● ASSIGNED TASK
Can you pull the text lines out of all the items below, copying them word for word and leaving the pictures out of your answer?

###

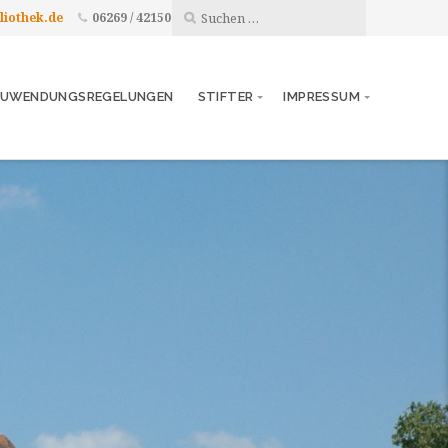
liothek.de
06269 / 42150
UWENDUNGSREGELUNGEN
STIFTER
IMPRESSUM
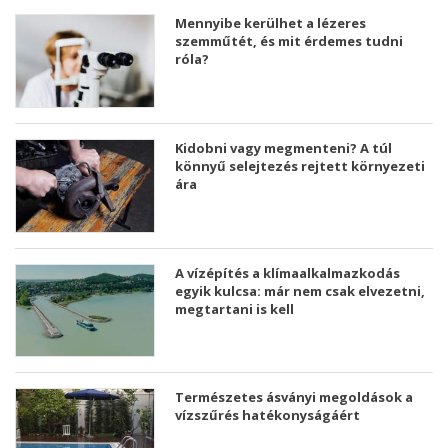
Mennyibe kerülhet a lézeres
szemműtét, és mit érdemes tudni
róla?
Kidobni vagy megmenteni? A túl
könnyű selejtezés rejtett környezeti
ára
A vízépítés a klímaalkalmazkodás
egyik kulcsa: már nem csak elvezetni,
megtartani is kell
Természetes ásványi megoldások a
vízszűrés hatékonyságáért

###

● ANSWER SPACE
liothek.de
06269 / 42150
UWENDUNGSREGELUNGEN
STIFTER
IMPRESSUM
Mennyibe kerülhet a lézeres
szemműtét, és mit érdemes tudni
róla?
Kidobni vagy megmenteni? A túl
könnyű selejtezés rejtett környezeti
ára
A vízépítés a klímaalkalmazkodás
egyik kulcsa: már nem csak elvezetni,
megtartani is kell
Természetes ásványi megoldások a
vízszűrés hatékonyságáért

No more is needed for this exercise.